MATERIAL PROVIDED
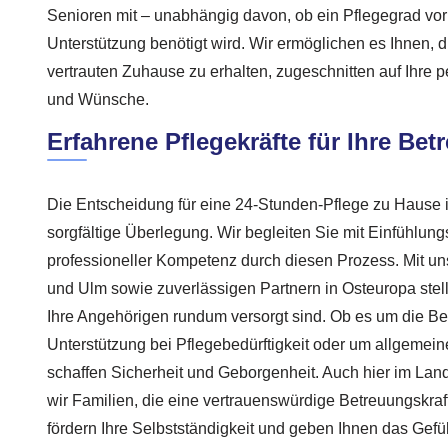
Senioren mit – unabhängig davon, ob ein Pflegegrad vor
Unterstützung benötigt wird. Wir ermöglichen es Ihnen, 
vertrauten Zuhause zu erhalten, zugeschnitten auf Ihre 
und Wünsche.
Erfahrene Pflegekräfte für Ihre Be
Die Entscheidung für eine 24-Stunden-Pflege zu Hause 
sorgfältige Überlegung. Wir begleiten Sie mit Einfühlu
professioneller Kompetenz durch diesen Prozess. Mit uns
und Ulm sowie zuverlässigen Partnern in Osteuropa stell
Ihre Angehörigen rundum versorgt sind. Ob es um die B
Unterstützung bei Pflegebedürftigkeit oder um allgemeine 
schaffen Sicherheit und Geborgenheit. Auch hier im Lan
wir Familien, die eine vertrauenswürdige Betreuungskraf
fördern Ihre Selbstständigkeit und geben Ihnen das Gefü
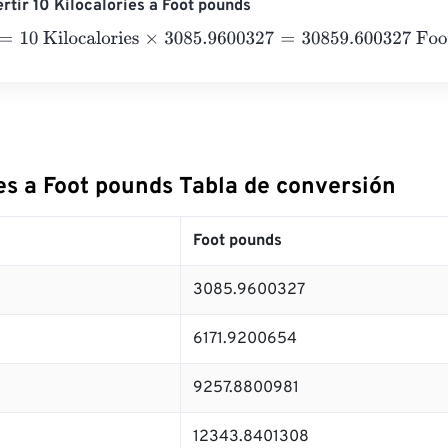
rtir 10 Kilocalories a Foot pounds
0 Kilocalories
×
3085.9600327
=
30859.600327
Foot pounds
es a Foot pounds Tabla de conversión
Foot pounds
3085.9600327
6171.9200654
9257.8800981
12343.8401308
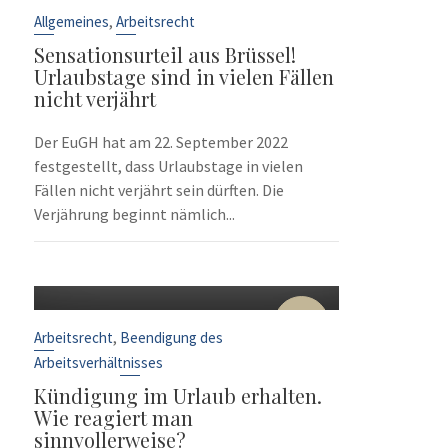
Sep.
,
Allgemeines
Arbeitsrecht
Sensationsurteil aus Brüssel!
Urlaubstage sind in vielen Fällen
nicht verjährt
Der EuGH hat am 22. September 2022
festgestellt, dass Urlaubstage in vielen
Fällen nicht verjährt sein dürften. Die
Verjährung beginnt nämlich...
10
Sep.
,
Arbeitsrecht
Beendigung des
Arbeitsverhältnisses
Kündigung im Urlaub erhalten.
Wie reagiert man
sinnvollerweise?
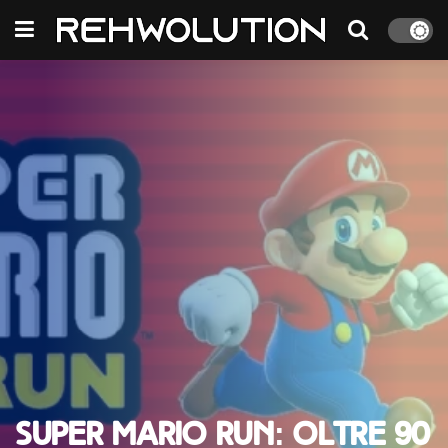
Super Mario Run: oltre 90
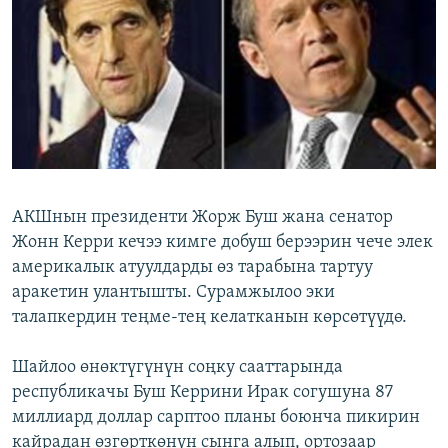
ОНЛАЙН ШЕРИНЕ
ЭЖЕ-СИҢДИЛЕР
АЗАТТЫК+
ЫҢГАЙСЫЗ СУРООЛОР
ЭЕ/АРнун бардык сайттары
АКШнын президенти Жорж Буш жана сенатор
Жонн Керри кечээ кимге добуш берээрин чече элек
америкалык атуулдарды өз тарабына тартуу
аракетин улантышты. Сурамжылоо эки
талапкердин теңме-тең келатканын көрсөтүүдө.
Шайлоо өнөктүгүнүн соңку сааттарында
республикачы Буш Керрини Ирак согушуна 87
миллиард доллар сарптоо планы боюнча пикирин
кайрадан өзгөрткөнүн сынга алып, ортозаар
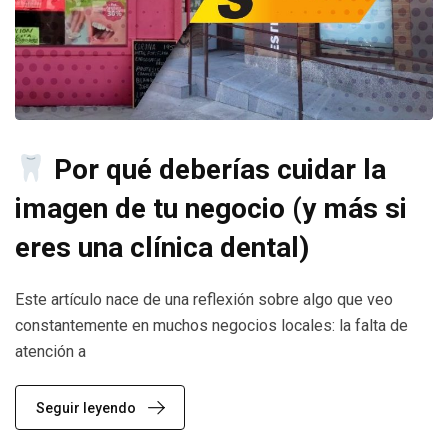
Por qué deberías cuidar la
imagen de tu negocio (y más si
eres una clínica dental)
Este artículo nace de una reflexión sobre algo que veo
constantemente en muchos negocios locales: la falta de
atención a
Seguir leyendo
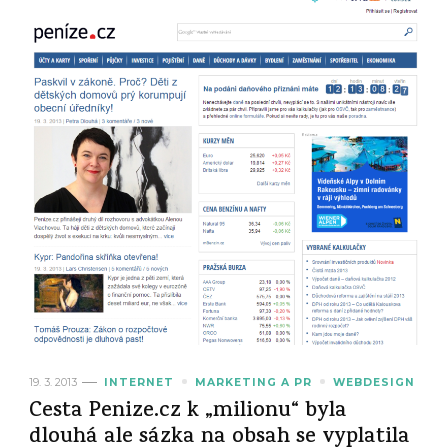
19. 3. 2013
INTERNET
MARKETING A PR
WEBDESIGN
Cesta Penize.cz k „milionu“ byla
dlouhá ale sázka na obsah se vyplatila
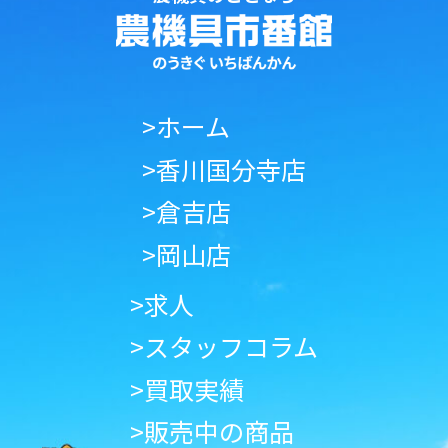
>ホーム
>香川国分寺店
>倉吉店
>岡山店
>求人
>スタッフコラム
>買取実績
>販売中の商品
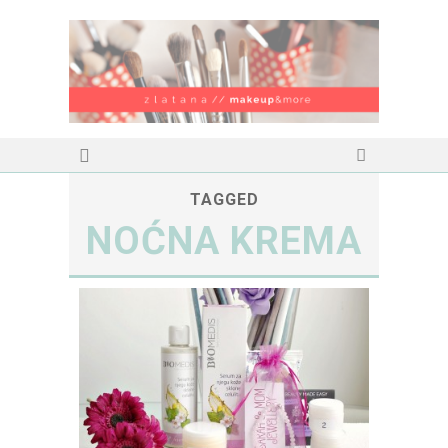
TAGGED
NOĆNA KREMA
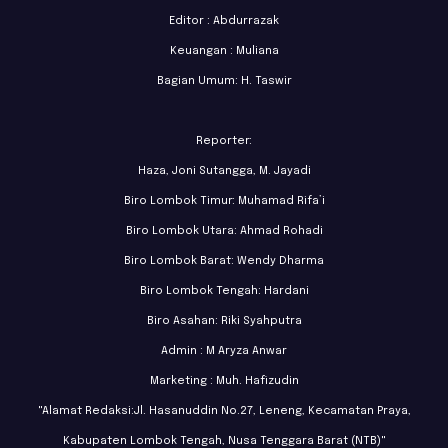
Editor : Abdurrazak
Keuangan : Muliana
Bagian Umum: H. Taswir
Reporter:
Haza, Joni Sutangga, M. Jayadi
Biro Lombok Timur: Muhamad Rifa’i
Biro Lombok Utara: Ahmad Rohadi
Biro Lombok Barat: Wendy Dharma
Biro Lombok Tengah: Hardani
Biro Asahan: Riki Syahputra
Admin : M Aryza Anwar
Marketing : Muh. Hafizudin
"Alamat Redaksi:Jl. Hasanuddin No.27, Leneng, Kecamatan Praya,
Kabupaten Lombok Tengah, Nusa Tenggara Barat (NTB)"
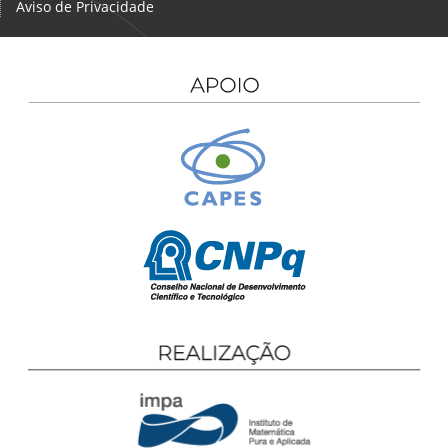
Aviso de Privacidade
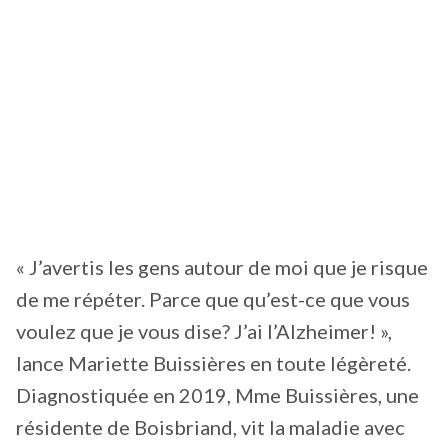
« J’avertis les gens autour de moi que je risque
de me répéter. Parce que qu’est-ce que vous
voulez que je vous dise? J’ai l’Alzheimer! »,
lance Mariette Buissières en toute légèreté.
Diagnostiquée en 2019, Mme Buissières, une
résidente de Boisbriand, vit la maladie avec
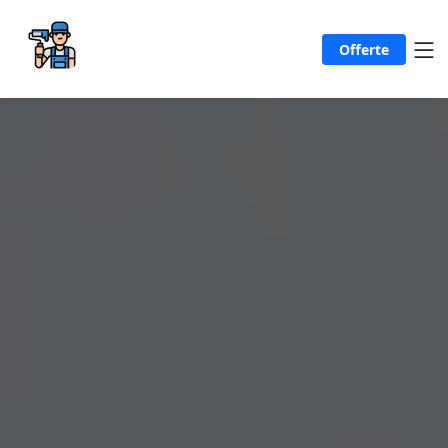
Offerte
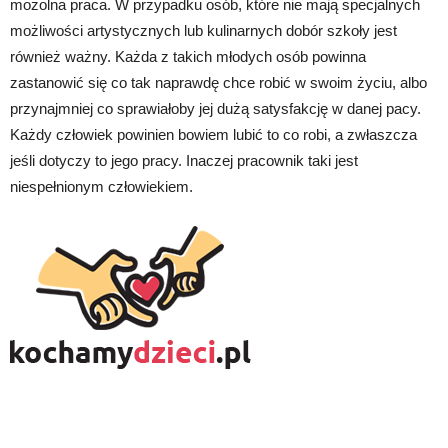
mozolna praca. W przypadku osób, które nie mają specjalnych
możliwości artystycznych lub kulinarnych dobór szkoły jest
również ważny. Każda z takich młodych osób powinna
zastanowić się co tak naprawdę chce robić w swoim życiu, albo
przynajmniej co sprawiałoby jej dużą satysfakcję w danej pacy.
Każdy człowiek powinien bowiem lubić to co robi, a zwłaszcza
jeśli dotyczy to jego pracy. Inaczej pracownik taki jest
niespełnionym człowiekiem.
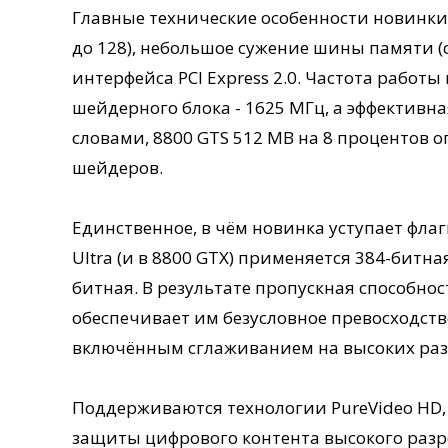
Главные технические особенности новинки 
до 128), небольшое сужение шины памяти (с
интерфейса PCI Express 2.0. Частота работы
шейдерного блока - 1625 МГц, а эффективн
словами, 8800 GTS 512 MB на 8 процентов о
шейдеров.
Единственное, в чём новинка уступает фла
Ultra (и в 8800 GTX) применяется 384-битная
битная. В результате пропускная способнос
обеспечивает им безусловное превосходство 
включённым сглаживанием на высоких ра
Поддерживаются технологии PureVideo HD, SL
защиты цифрового контента высокого раз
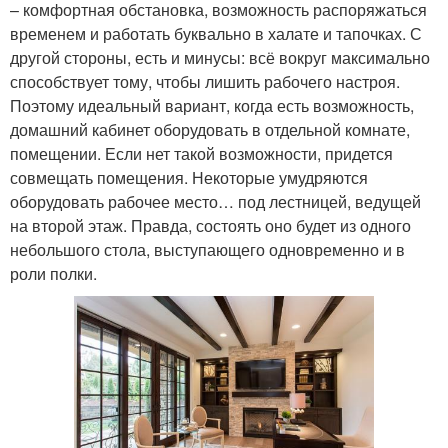
– комфортная обстановка, возможность распоряжаться
временем и работать буквально в халате и тапочках. С
другой стороны, есть и минусы: всё вокруг максимально
способствует тому, чтобы лишить рабочего настроя.
Поэтому идеальный вариант, когда есть возможность,
домашний кабинет оборудовать в отдельной комнате,
помещении. Если нет такой возможности, придется
совмещать помещения. Некоторые умудряются
оборудовать рабочее место… под лестницей, ведущей
на второй этаж. Правда, состоять оно будет из одного
небольшого стола, выступающего одновременно и в
роли полки.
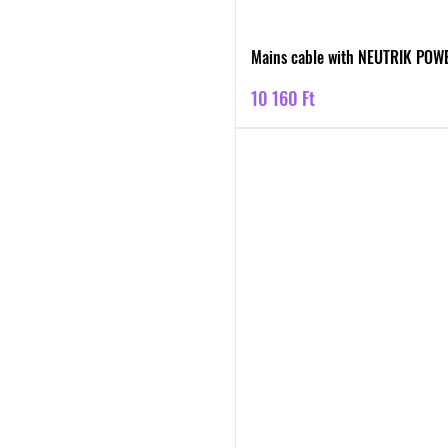
Mains cable with NEUTRIK PO
Ár
10 160 Ft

WHAT NEEDS TO BE DONE
Return the text read from every entry, line for line and unchanged, and leave the pictures out.

ANSWER BOX
Senioren mit – unabhängig davon, ob ein Pflegegrad vor
Unterstützung benötigt wird. Wir ermöglichen es Ihnen, 
vertrauten Zuhause zu erhalten, zugeschnitten auf Ihre 
und Wünsche.
Erfahrene Pflegekräfte für Ihre Be
Die Entscheidung für eine 24-Stunden-Pflege zu Hause 
sorgfältige Überlegung. Wir begleiten Sie mit Einfühlu
professioneller Kompetenz durch diesen Prozess. Mit uns
und Ulm sowie zuverlässigen Partnern in Osteuropa stell
Ihre Angehörigen rundum versorgt sind. Ob es um die B
Unterstützung bei Pflegebedürftigkeit oder um allgemeine 
schaffen Sicherheit und Geborgenheit. Auch hier im Lan
wir Familien, die eine vertrauenswürdige Betreuungskraf
fördern Ihre Selbstständigkeit und geben Ihnen das Gefü
rtir 10 Kilocalories a Foot pounds
0 Kilocalories
×
3085.9600327
=
30859.600327
Foot pounds
es a Foot pounds Tabla de conversión
Foot pounds
3085.9600327
6171.9200654
9257.8800981
12343.8401308
Sep.
,
Allgemeines
Arbeitsrecht
Sensationsurteil aus Brüssel!
Urlaubstage sind in vielen Fällen
nicht verjährt
Der EuGH hat am 22. September 2022
festgestellt, dass Urlaubstage in vielen
Fällen nicht verjährt sein dürften. Die
Verjährung beginnt nämlich...
10
Sep.
,
Arbeitsrecht
Beendigung des
Arbeitsverhältnisses
Kündigung im Urlaub erhalten.
Wie reagiert man
sinnvollerweise?
Super Mario Run: oltre 90
ОНЛАЙН ШЕРИНЕ
ЭЖЕ-СИҢДИЛЕР
АЗАТТЫК+
ЫҢГАЙСЫЗ СУРООЛОР
ЭЕ/АРнун бардык сайттары
АКШнын президенти Жорж Буш жана сенатор
Жонн Керри кечээ кимге добуш берээрин чече элек
америкалык атуулдарды өз тарабына тартуу
аракетин улантышты. Сурамжылоо эки
талапкердин теңме-тең келатканын көрсөтүүдө.
Шайлоо өнөктүгүнүн соңку сааттарында
республикачы Буш Керрини Ирак согушуна 87
миллиард доллар сарптоо планы боюнча пикирин
кайрадан өзгөрткөнүн сынга алып, ортозаар
Por qué deberías cuidar la
imagen de tu negocio (y más si
eres una clínica dental)
Este artículo nace de una reflexión sobre algo que veo
constantemente en muchos negocios locales: la falta de
atención a
Seguir leyendo
19. 3. 2013
INTERNET
MARKETING A PR
WEBDESIGN
Cesta Penize.cz k „milionu“ byla
dlouhá ale sázka na obsah se vyplatila
>ホーム
>香川国分寺店
>倉吉店
>岡山店
>求人
>スタッフコラム
>買取実績
>販売中の商品
TAGGED
NOĆNA KREMA
Editor : Abdurrazak
Keuangan : Muliana
Bagian Umum: H. Taswir
Reporter:
Haza, Joni Sutangga, M. Jayadi
Biro Lombok Timur: Muhamad Rifa’i
Biro Lombok Utara: Ahmad Rohadi
Biro Lombok Barat: Wendy Dharma
Biro Lombok Tengah: Hardani
Biro Asahan: Riki Syahputra
Admin : M Aryza Anwar
Marketing : Muh. Hafizudin
"Alamat Redaksi:Jl. Hasanuddin No.27, Leneng, Kecamatan Praya,
Kabupaten Lombok Tengah, Nusa Tenggara Barat (NTB)"
Aviso de Privacidade
« J’avertis les gens autour de moi que je risque
de me répéter. Parce que qu’est-ce que vous
voulez que je vous dise? J’ai l’Alzheimer! »,
lance Mariette Buissières en toute légèreté.
Diagnostiquée en 2019, Mme Buissières, une
résidente de Boisbriand, vit la maladie avec
Offerte
mozolna praca. W przypadku osób, które nie mają specjalnych
możliwości artystycznych lub kulinarnych dobór szkoły jest
również ważny. Każda z takich młodych osób powinna
zastanowić się co tak naprawdę chce robić w swoim życiu, albo
przynajmniej co sprawiałoby jej dużą satysfakcję w danej pacy.
Każdy człowiek powinien bowiem lubić to co robi, a zwłaszcza
jeśli dotyczy to jego pracy. Inaczej pracownik taki jest
niespełnionym człowiekiem.
Главные технические особенности новинки 
до 128), небольшое сужение шины памяти (с
интерфейса PCI Express 2.0. Частота работы
шейдерного блока - 1625 МГц, а эффективн
словами, 8800 GTS 512 MB на 8 процентов о
шейдеров.
Единственное, в чём новинка уступает фла
Ultra (и в 8800 GTX) применяется 384-битная
битная. В результате пропускная способнос
обеспечивает им безусловное превосходство 
включённым сглаживанием на высоких ра
Поддерживаются технологии PureVideo HD, SL
защиты цифрового контента высокого раз
– комфортная обстановка, возможность распоряжаться
временем и работать буквально в халате и тапочках. С
другой стороны, есть и минусы: всё вокруг максимально
способствует тому, чтобы лишить рабочего настроя.
Поэтому идеальный вариант, когда есть возможность,
домашний кабинет оборудовать в отдельной комнате,
помещении. Если нет такой возможности, придется
совмещать помещения. Некоторые умудряются
оборудовать рабочее место… под лестницей, ведущей
на второй этаж. Правда, состоять оно будет из одного
небольшого стола, выступающего одновременно и в
роли полки.
Mains cable with NEUTRIK PO
Ár
10 160 Ft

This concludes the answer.